PSA already has partnerships with Ford, Toyota, BMW and Mitsubishi on components and engines. A previous GM alliance started in Europe with Fiat in 2000 failed in 2005 when GM spent $2 billion to buy its way out of a put option in the deal that allowed Fiat to sell its automotive company to GM for market value. Globally, alliances have had mixed results at automakers.
Earlier this month PSA posted weak results as Group operating income declined to €1,315 million from €1,796 million in 2010. Group operating income came to only €158 million in the second half, because of the Automotive Division’s €497 million loss during the period.
GM has been losing money at it European Opel/Vauxhall division for more than a decade – $700 million in 2011 alone. The European vehicle market is heading for its fifth straight year of declining sales.
Both chairman Dan Akerson of GM and Philippe Varen of PSA said the strategy was not intended to reduce capacity in Europe at either company, a politically sensitive as well as a contractual issue at Opel and Peugeot and Citroen. Therefore, it appears each company is on its own sorting out their immediate European problems.
PSA said it will raise approximately €1 billion by issuing new shares through a syndicate of banks and including an investment from the Peugeot Family Group. The capital raised will be used to develop new vehicles with GM. As part of the agreement, GM plans to acquire a 7% equity stake in PSA Peugeot Citroën, making it the second-largest shareholder after the Peugeot Family Group. There are no put or call options in the new alliance. Nor is there a provision regarding the governance of PSA Peugeot Citroën by GM. GM said it does not intend to increase its stake beyond 7%. Peugeot said it would be its capital to finance new products and not buying a piece of GM.
The alliance is structured around the sharing of vehicle platforms, components and modules; and the creation of a global purchasing joint venture for the sourcing of commodities, components and other goods and services from suppliers with combined annual purchasing volumes of approximately $125 billion. The chairmen of both companies stressed they will continue to market and sell its vehicles independently and on a competitive basis.

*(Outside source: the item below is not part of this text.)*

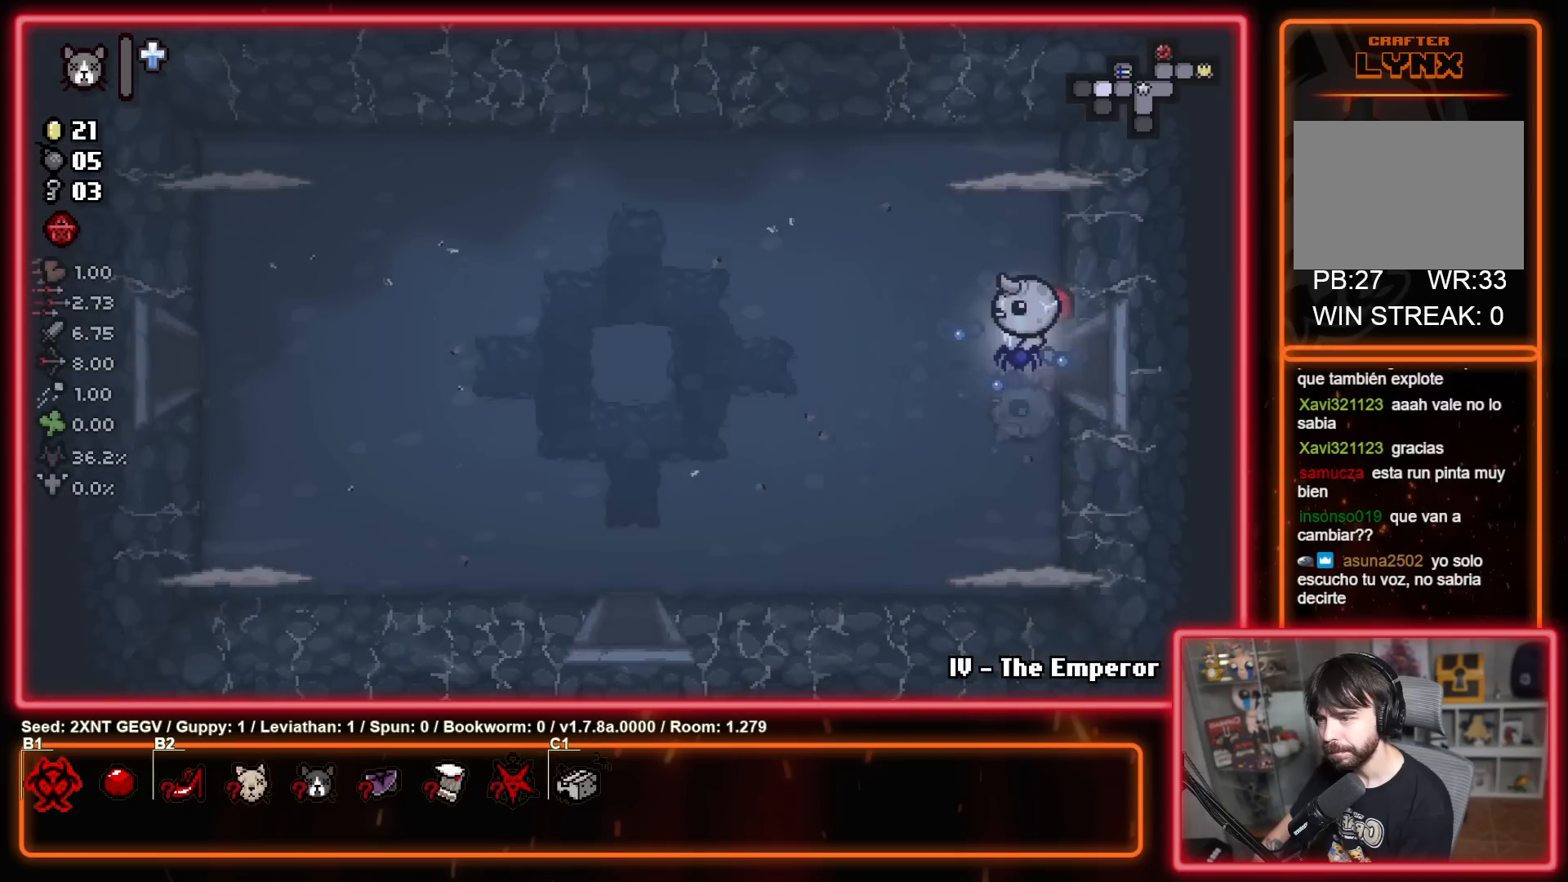
{"buttons": ["Y"], "left_stick": "center", "right_stick": "center", "events": [[300, "X", "up"], [417, "Y", "down"]]}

The total synergies expected from the alliance are estimated at approximately $2 billion annually within about five years. The synergies will not come until new vehicle programs are implemented in so-called low CO2 platforms, as well as additional products in the B small car and D mid-size segments, with limited results predicted during the first two years. It is expected the synergies will be shared about evenly between the two companies.
Where this leaves Opel in GM is not immediately clear. It was the lead at GM engineering for both small and mid-size cars. All Stephen Girsky, GM vice chairman, said during a media call was that under the governance structure with 4 senior representatives from each partner Opel would have “influence” on the alliance.